Q3 * How do you handle hallucinations in a RAG system?
Level: Intermediate
Expected answer
Strategies:
- Improve retrieval quality (better embeddings, chunking, filters, reranking).
- Constrain the model to answer only from provided context.
- Ask the model to cite sources or say "I don't know".
- Use secondary verification for critical domains.
Follow‑up questions
- How would you detect hallucinations automatically?
- What metrics would you track in production?

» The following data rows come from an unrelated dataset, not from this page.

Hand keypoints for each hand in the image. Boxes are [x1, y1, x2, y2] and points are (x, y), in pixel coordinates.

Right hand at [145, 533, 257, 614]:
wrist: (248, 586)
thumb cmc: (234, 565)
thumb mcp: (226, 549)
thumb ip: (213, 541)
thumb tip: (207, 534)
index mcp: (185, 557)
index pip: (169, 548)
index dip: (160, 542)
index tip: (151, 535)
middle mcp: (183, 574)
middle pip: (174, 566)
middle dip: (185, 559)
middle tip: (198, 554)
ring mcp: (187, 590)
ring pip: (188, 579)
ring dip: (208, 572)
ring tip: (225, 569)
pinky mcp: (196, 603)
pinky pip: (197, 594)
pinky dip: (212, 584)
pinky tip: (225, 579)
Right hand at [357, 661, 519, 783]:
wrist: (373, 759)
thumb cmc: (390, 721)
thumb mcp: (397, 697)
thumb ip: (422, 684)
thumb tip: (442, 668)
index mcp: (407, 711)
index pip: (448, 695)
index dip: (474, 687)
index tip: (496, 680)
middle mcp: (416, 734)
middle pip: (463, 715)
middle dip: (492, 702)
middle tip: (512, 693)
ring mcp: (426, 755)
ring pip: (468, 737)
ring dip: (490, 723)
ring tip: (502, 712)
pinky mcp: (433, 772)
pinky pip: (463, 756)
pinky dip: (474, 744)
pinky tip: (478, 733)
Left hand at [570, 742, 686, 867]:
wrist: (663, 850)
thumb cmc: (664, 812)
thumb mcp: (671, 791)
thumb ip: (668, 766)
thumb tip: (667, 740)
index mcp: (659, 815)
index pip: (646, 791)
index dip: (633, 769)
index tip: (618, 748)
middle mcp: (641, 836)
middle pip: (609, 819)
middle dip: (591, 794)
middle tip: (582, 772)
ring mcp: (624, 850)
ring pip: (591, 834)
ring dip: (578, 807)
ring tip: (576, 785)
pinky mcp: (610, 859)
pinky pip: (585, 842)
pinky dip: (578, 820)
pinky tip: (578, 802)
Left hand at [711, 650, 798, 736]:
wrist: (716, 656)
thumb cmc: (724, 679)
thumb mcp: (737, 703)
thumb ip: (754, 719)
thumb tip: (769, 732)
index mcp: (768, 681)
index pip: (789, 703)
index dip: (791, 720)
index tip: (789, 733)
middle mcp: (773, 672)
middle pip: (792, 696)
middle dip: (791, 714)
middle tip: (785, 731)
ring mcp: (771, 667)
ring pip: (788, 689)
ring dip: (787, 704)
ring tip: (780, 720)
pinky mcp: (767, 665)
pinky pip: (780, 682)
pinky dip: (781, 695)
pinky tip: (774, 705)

- When is hallucination acceptable vs unacceptable?
Evaluation rubric
Strong
Mentions retrieval quality, prompt constraints, and explicit "I don't know" behavior.
OK
Talks about "improving the model" but not retrieval or constraints.
Weak
No concrete mitigation strategies.
Agents
8+ questions
Agents
Q1 * What is an LLM agent and how is it different from a plain LLM call?
Level: Intermediate
Expected answer
An agent is a system where an LLM:
- Plans steps toward a goal.
- Selects and calls tools (APIs, DBs, services).
- Iterates based on intermediate results and state.
Follow‑up questions
- What are risks of unconstrained agents?
- How would you debug an agent that loops?
- When would you avoid using agents?
Evaluation rubric
Strong
Mentions planning, tools, iteration, and control flow vs single‑shot prompts.
OK
Describes agents as "smart prompts" without tool use or planning details.
Weak
No distinction from basic chatbots.
GenAI System Design
8+ questions
GenAI System Design
Q1 * Design a scalable GenAI API for a resume‑review product.
Level: Intermediate
Expected answer
Components:
- API gateway + auth.
- Storage for resumes and metadata.
- Queue/worker layer for LLM calls.
- LLM provider(s) with fallback and retries.
- Logging, metrics, prompt/version management.
Follow‑up questions
- How would you handle rate limits?
- What data would you log?
- How do you roll out new prompt versions safely?
Evaluation rubric
Strong
Describes end‑to‑end architecture, scaling, and observability considerations.
OK
Mentions API + LLM but not queues, logging, or versioning.
Weak
Only says "call the LLM from the backend".
Coding Tasks (Python * LangChain * LlamaIndex)
6+ tasks
Coding Tasks (Python * LangChain * LlamaIndex)
Q1 * Implement a simple RAG pipeline in Python using LangChain.
Level: Intermediate
Expected answer
Candidate should outline:
- Load documents and split into chunks.
- Create embeddings and store in a vector store (FAISS/Chroma).
- Define a retriever from the vector store.
- Use a RetrievalQA or similar chain with an LLM.
Follow‑up questions
- How would you swap the vector store or embedding model?
- How do you log retrieved documents?
- How would you add metadata filters?
Evaluation rubric
Strong
Knows LangChain primitives (loaders, splitters, embeddings, vector store, retriever, chain).
OK
Understands conceptually but not specific components or flow.
Weak
Cannot describe a working pipeline even at a high level.